Pasalnya, majelis hakim PN Denpasar pimpinan Agus Waludjo menyatakan gugatan tidak dapat diterima karena cacat formil (NO). Hal ini juga dibenarkan oleh kuasa hukum tergugat, Lukas Banu yang ditemui di Denpasar, Kamis (10/1).

Menurut Lukas, gugatan ditolak karena penggugat tidak mampu membuktikan dalil-dalil yang diajukan.”Mereka (penggugat) mengajukan gugatan, tapi tidak bisa membuktikan,”sebut Lukas Banu.

Seperti diketahui, Dudy Riswan mengajukan gugatan terhadap Kim Jung Sung karena menilai akta jual beli saham di PT. GBI cacat hukum karena saat pembuatan akta jual beli ada unsur paksaan dan desakan. Dengan alasan itu, Dudy Riswan mengugatan Kim Jung Sun sebesar Rp 48 millir.

Dalam gugatan yang diajukan terungkap ada dua hal pokok yang menjadi dasar gugutan.
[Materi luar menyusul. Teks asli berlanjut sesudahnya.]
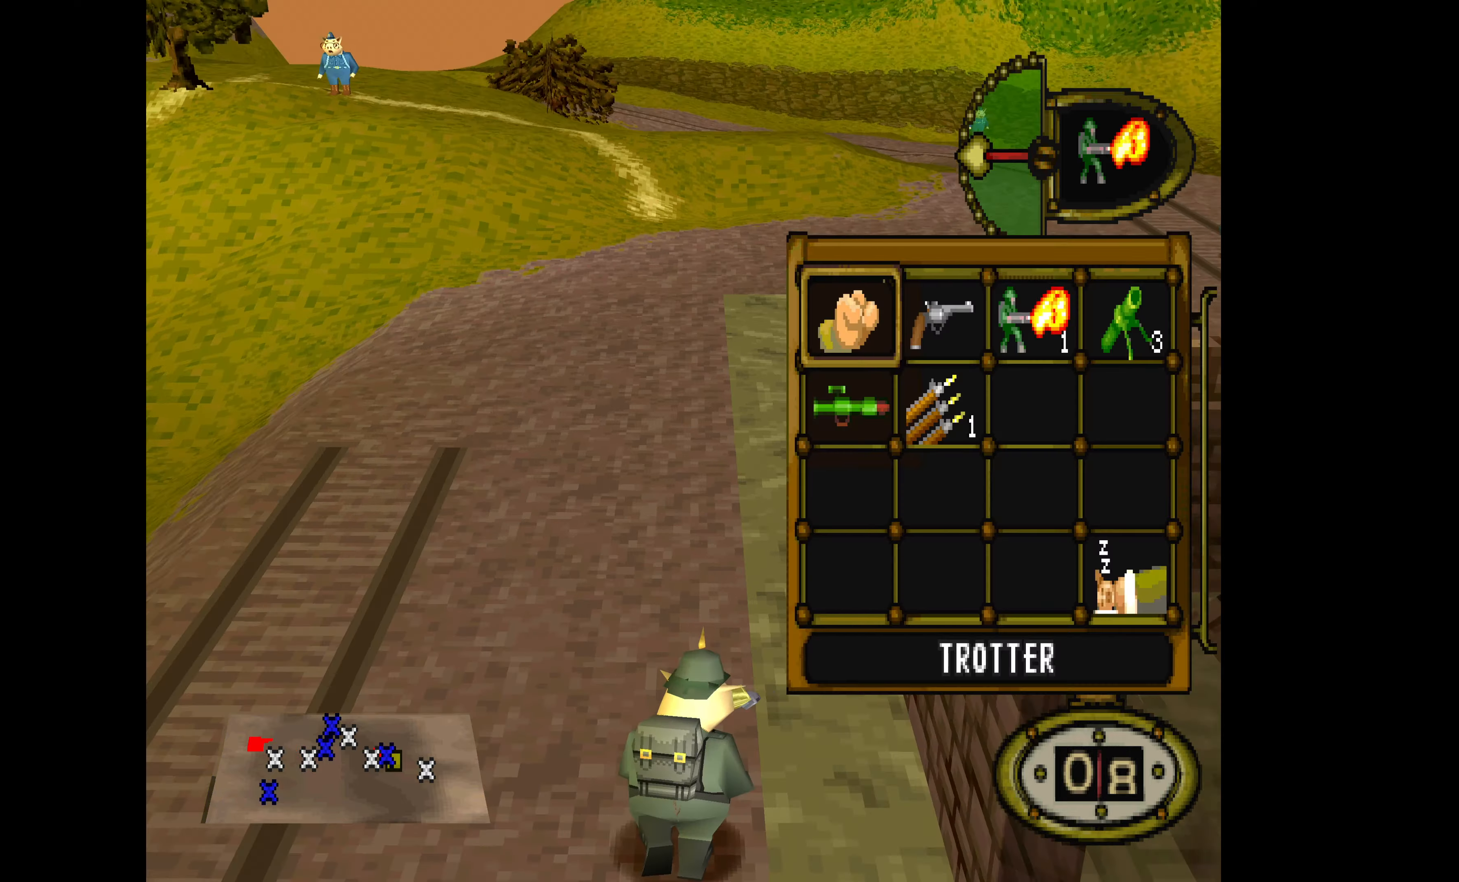
{"buttons": ["DPAD_UP"], "events": [[100, "DPAD_RIGHT", "down"], [167, "DPAD_RIGHT", "up"], [234, "DPAD_DOWN", "down"], [367, "CROSS", "down"], [367, "DPAD_DOWN", "up"], [467, "CROSS", "up"], [467, "DPAD_UP", "down"]]}
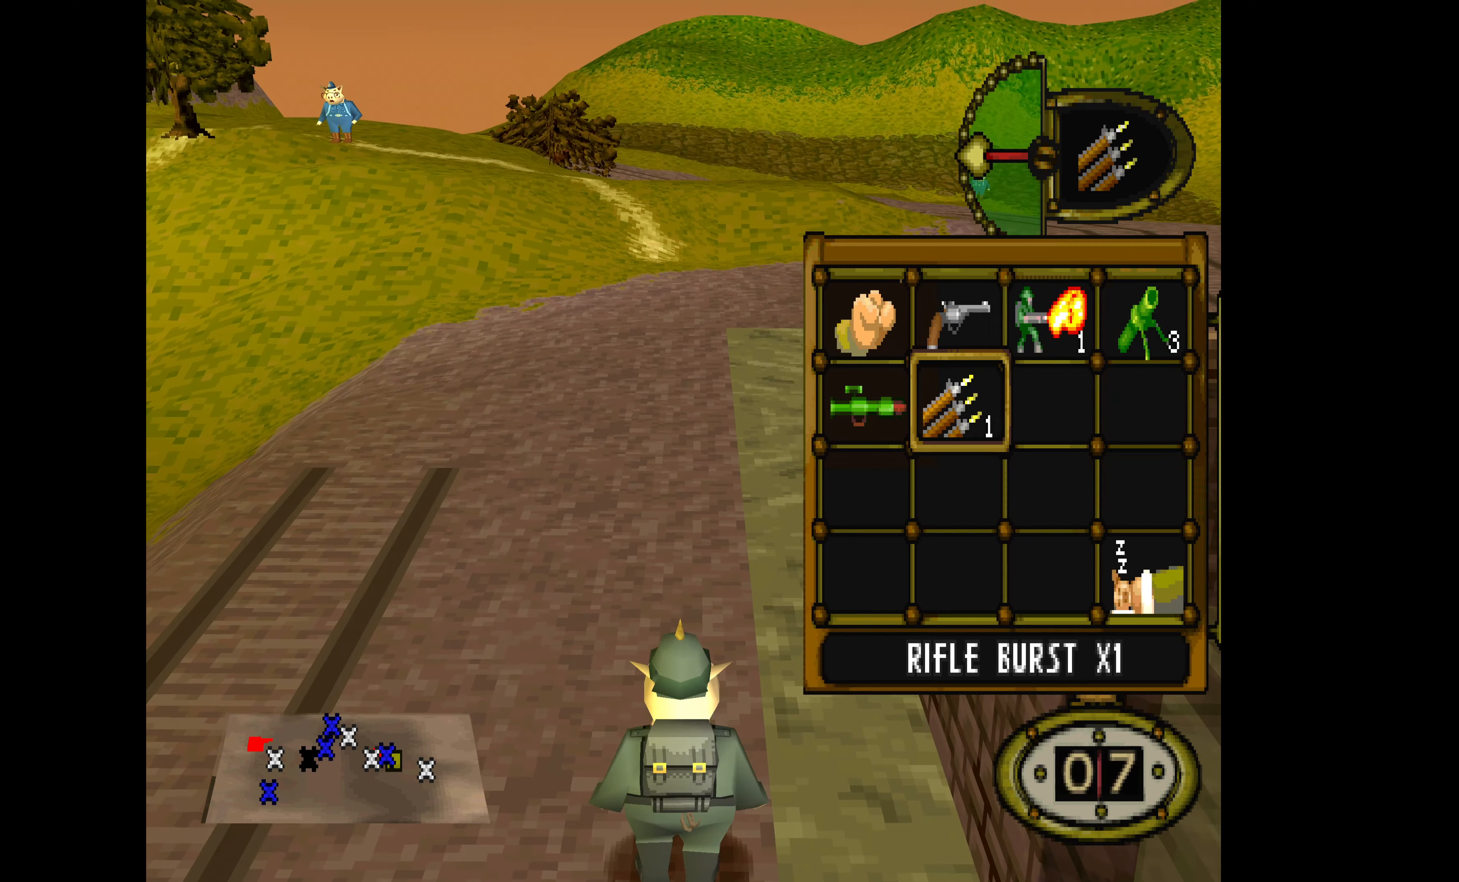
{"buttons": ["DPAD_UP"], "events": [[34, "DPAD_RIGHT", "down"], [367, "DPAD_RIGHT", "up"]]}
Yang pertama penggugat mengajukan gugatan dengan alasan akta jual beli saham atas PT. Great Balloon dan Global Bridge Investment Property cacat hukum karena saat pembuatan akta ada unsur paksaan dan desakan.

Kedua, penggugat menyatakan akta jual beli itu cacat hukum karena PT. Great Ballon Investment dan Global Bridge Investment Property ternyata tidak memiliki asset.
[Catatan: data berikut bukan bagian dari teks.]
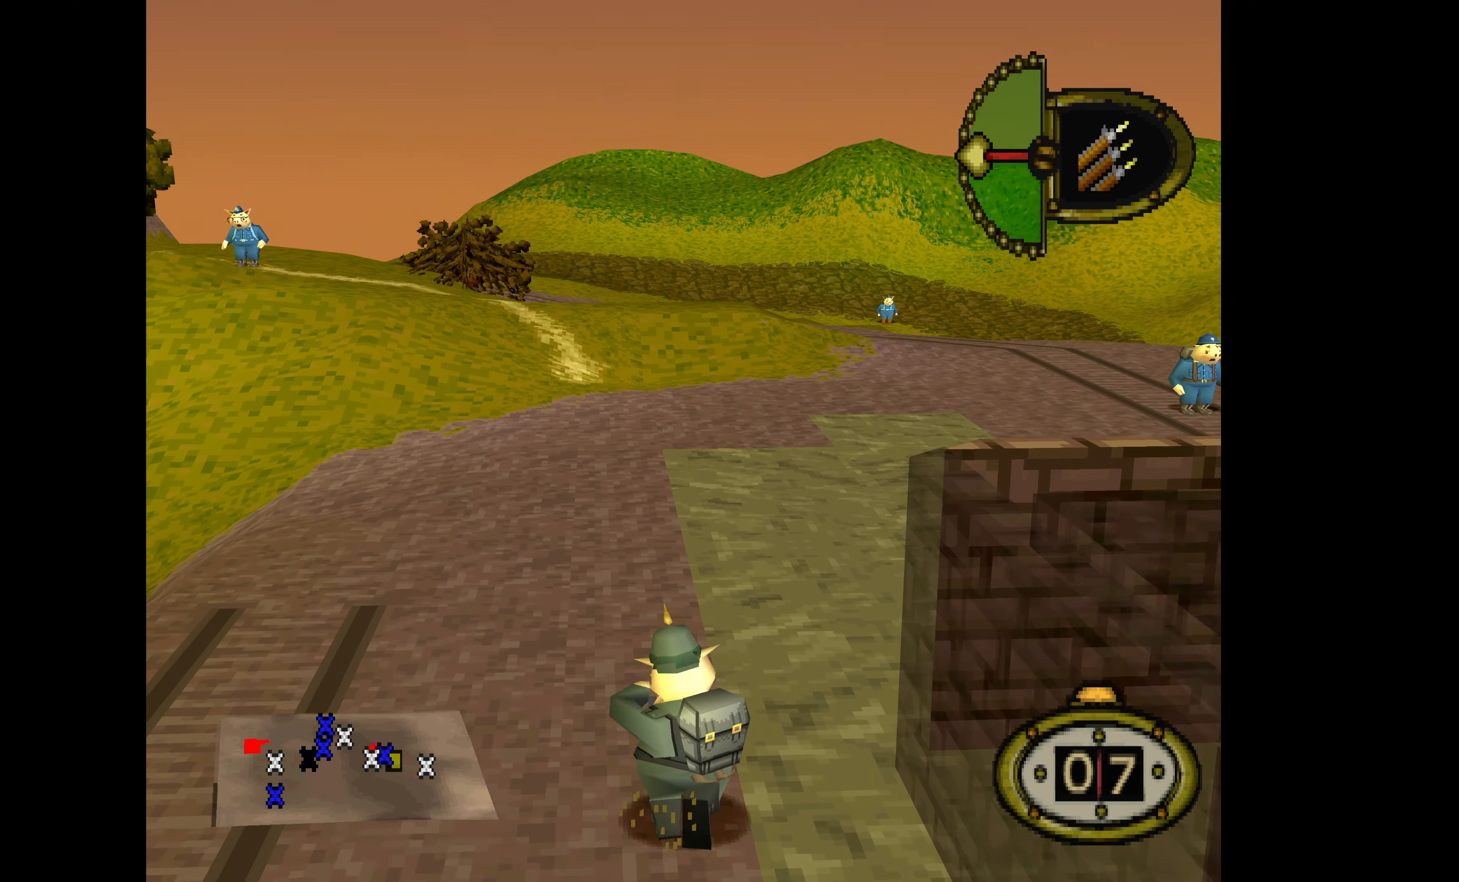
{"buttons": ["DPAD_UP"], "events": [[134, "DPAD_RIGHT", "down"], [434, "DPAD_RIGHT", "up"]]}
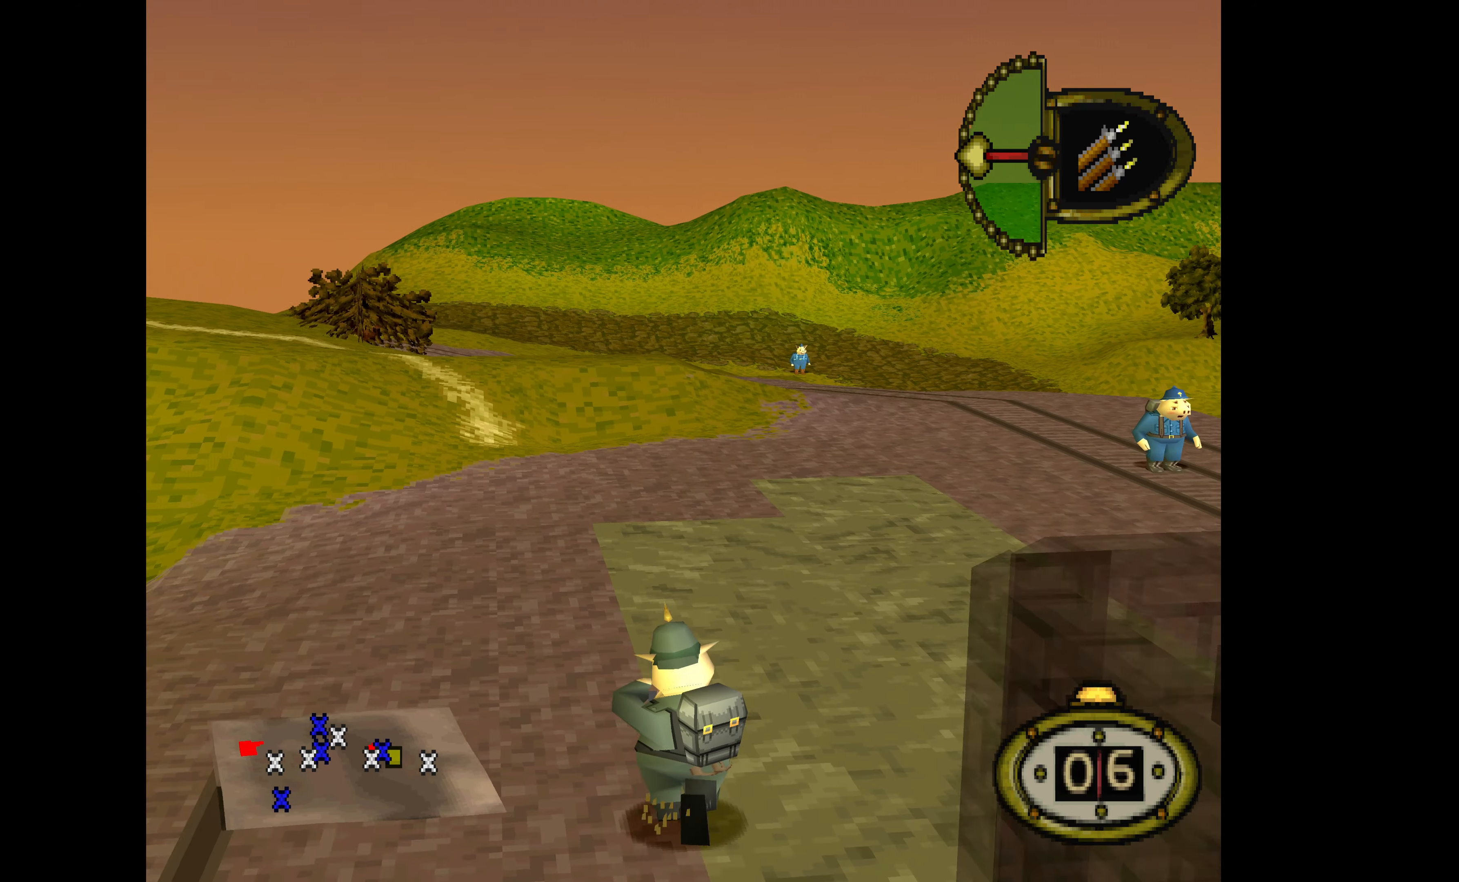
{"buttons": ["DPAD_UP", "DPAD_RIGHT"], "events": [[467, "DPAD_RIGHT", "down"]]}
Atas gugatan itu, terunggugat melawan. Melalui kuasa Kim Jung Sun membatah bila pembuatan akta tahun 2011 itu dilakukan atas dasar paksaan. “Di persidangan sudah kami tunjukan bukti dan saksi bahwa dalam pembuatan akta itu tidak ada unsur paksaan dan tekanan,”sebut Lukas Banu.

Sementara terkait gugatan penggugat yang menyebut bahwa PT. Great Balloon dan Global Bridge Investment Property tidak miliki asset, juga dibantah. Menurut Lukas Banu, saat pembuatan akta jual beli saham, kedua PT tersebut masih memiliki asset.

Dikatakan Lukas Banu, asset kedua PT tersebut berupa hak sewa tanah yang saat ini berdiri hotel Wiyndham di Kuta. “Hak sewa mulai dari dari 2006 sampai 2016 , sedangkan akta jual beli dibuat tahun2011. Jadi jelas sudah bahwa kedua PT ini memiliki asset,”tandasnya.(pro)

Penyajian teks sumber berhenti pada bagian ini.